I am nearing the end of the Christmas movies on my list and I will be very happy when this is over. I was looking forward to Christmas On The Alpaca Farm because how can you screw up a movie about alpacas, right? You make it not ab0ut alpacas.
Jess Hilliard (Kirsten Comerford) wants to create a line of sustainable high fashion. When the New York City fashion label she works for scraps her line of alpaca fleece sweaters, she quits to enter a Christmas competition with her own designs. Since the Flannery Farm, where she got her alpaca fleece previously, had to fire their entire staff when the sweater line was scrapped, Jess goes to help Andrew (Matt Wells) and his daughter, Georgia (Ai Barrett), harvest the fleece.

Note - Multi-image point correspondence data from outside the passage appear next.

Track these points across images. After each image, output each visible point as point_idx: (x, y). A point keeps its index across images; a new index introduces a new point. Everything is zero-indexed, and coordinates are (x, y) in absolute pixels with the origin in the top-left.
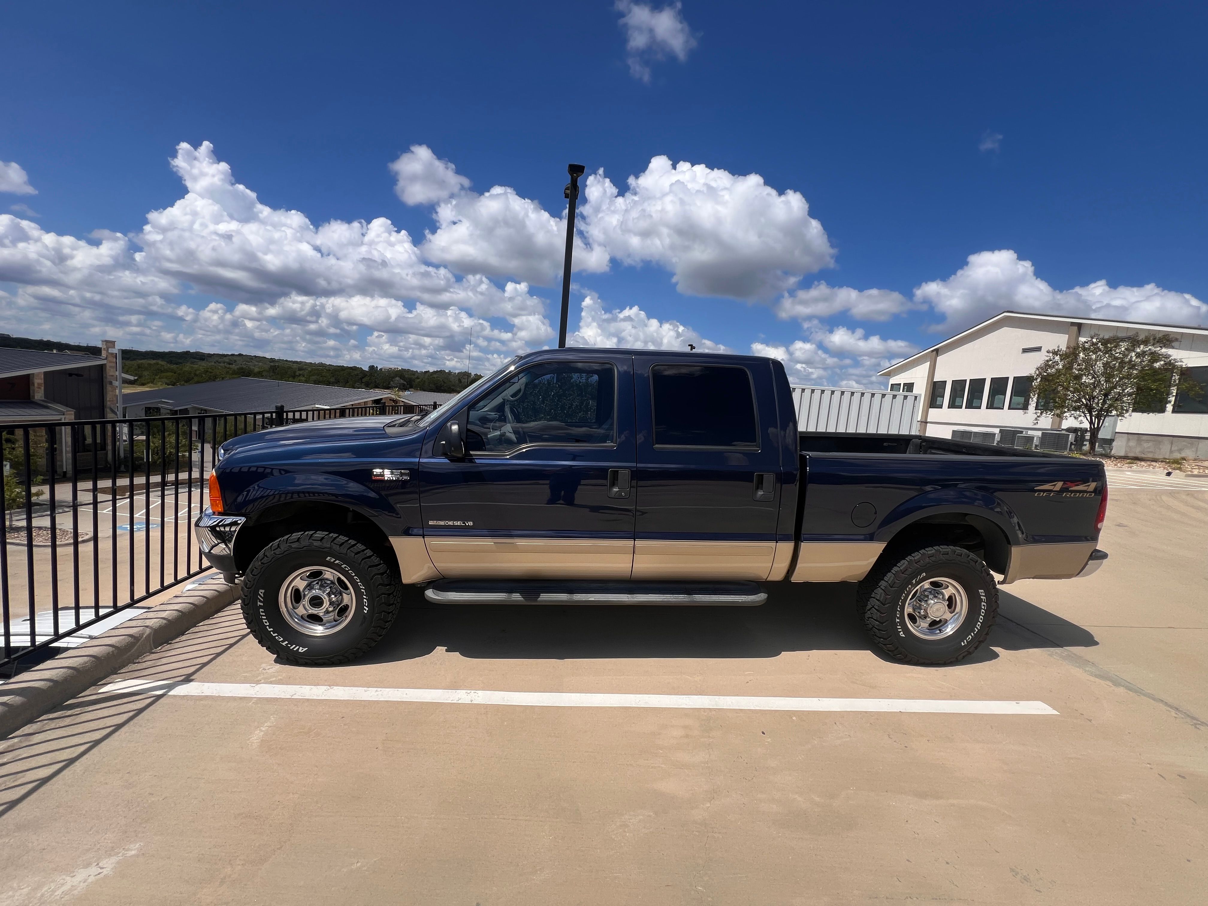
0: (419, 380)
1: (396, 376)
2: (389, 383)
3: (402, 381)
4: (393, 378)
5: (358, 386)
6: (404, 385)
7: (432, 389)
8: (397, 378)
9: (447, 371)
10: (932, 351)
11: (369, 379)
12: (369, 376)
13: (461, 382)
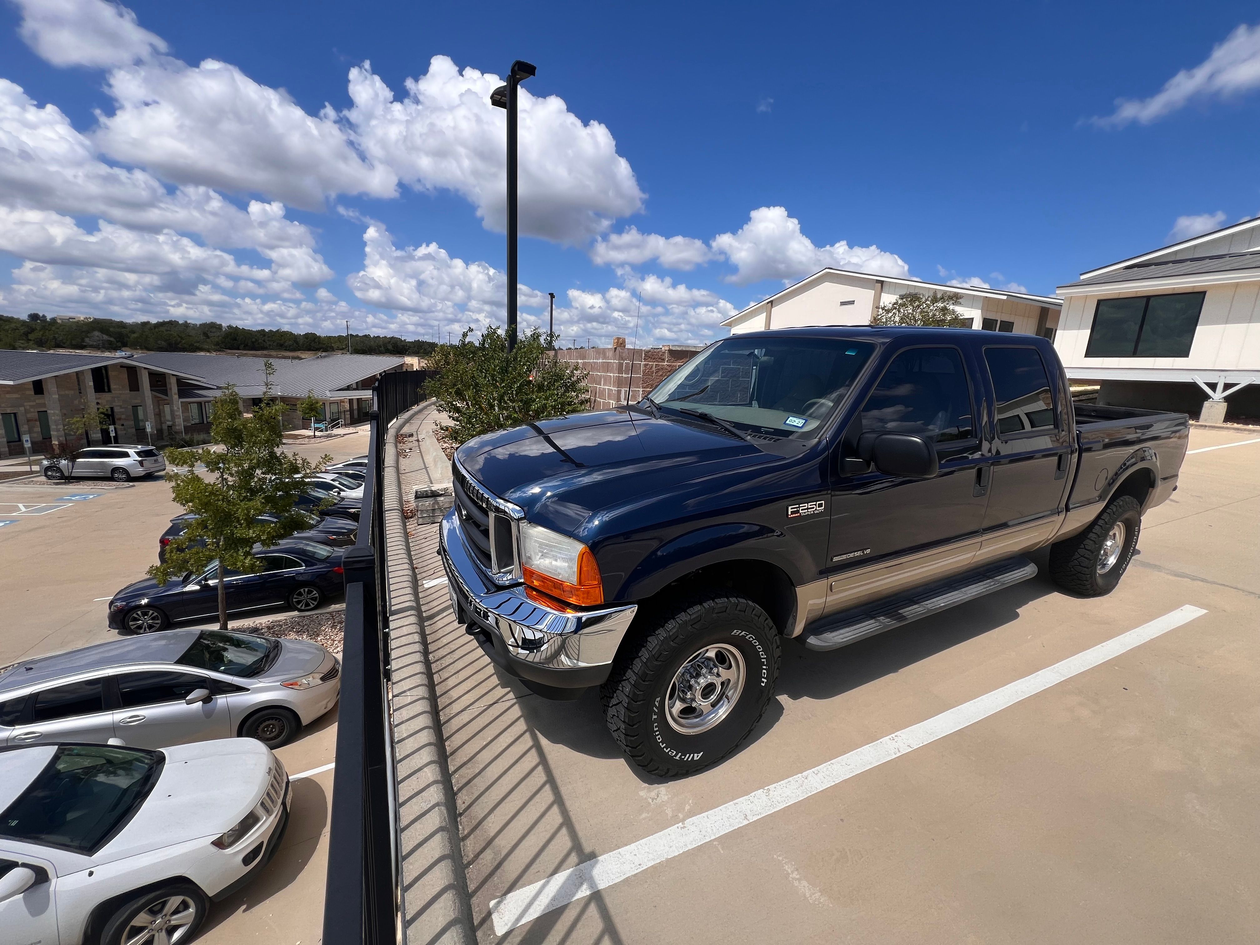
0: (135, 335)
1: (94, 329)
2: (83, 340)
3: (105, 337)
4: (88, 332)
5: (22, 345)
6: (110, 343)
7: (162, 348)
8: (97, 333)
9: (180, 322)
10: (768, 303)
11: (43, 335)
12: (40, 330)
13: (208, 337)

This movie should have been about a city girl being forced to work on an alpaca farm for some reason and she fails, at first, before falling in love with the animals and learning how to care for them and maybe she makes them silly little hats or scarves or something and, in the end, she falls in love with the alpaca man. But no, this movie had to be about fashion. They throw around the term high fashion a few times and nothing here is high fashion. Luxury, yes. High fashion, no. Those are two very different things.

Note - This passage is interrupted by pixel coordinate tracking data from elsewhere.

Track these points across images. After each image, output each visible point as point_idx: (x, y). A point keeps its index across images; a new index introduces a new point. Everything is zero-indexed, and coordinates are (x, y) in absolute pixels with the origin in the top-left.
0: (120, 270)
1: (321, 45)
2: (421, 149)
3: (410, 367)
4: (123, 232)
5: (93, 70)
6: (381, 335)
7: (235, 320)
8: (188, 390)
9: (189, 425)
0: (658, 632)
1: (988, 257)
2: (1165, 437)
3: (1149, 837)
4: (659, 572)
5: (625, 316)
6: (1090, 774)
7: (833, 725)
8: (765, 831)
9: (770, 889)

I’m also annoyed that Andrew kept pulling this “You can’t blend my alpaca fleece with ANYTHING!” There are, like, 20 alpacas on his farm that we see. How much fleece does he really think they can generate? Google tells me that an average sweater uses about a pound of alpaca fleece and the average alpaca produces 5 to 10 pounds of fleece per year. Even though Jess is making some chunky sweaters, let’s be nice and say she’s only using one pound. And let’s say these alpacas are amazing at producing fleece so each one gives us 10 pounds. (Yes, I’m being super generous.) Ten pounds of fleece times twenty alpacas is 200 pounds of fleece. Each sweater takes one pound so Jess can make, at most, 200 sweaters per year with this fleece. That might be good for a starting point but there were big companies wanting to sell these sweaters. 200 sweaters per year isn’t a sustainable business plan.
Was there anything good about this movie? I guess Georgia was kinda cute. Ooh, maybe we can have a Georgia & The Alpacas movie and just forget about the adults. That could be adorable!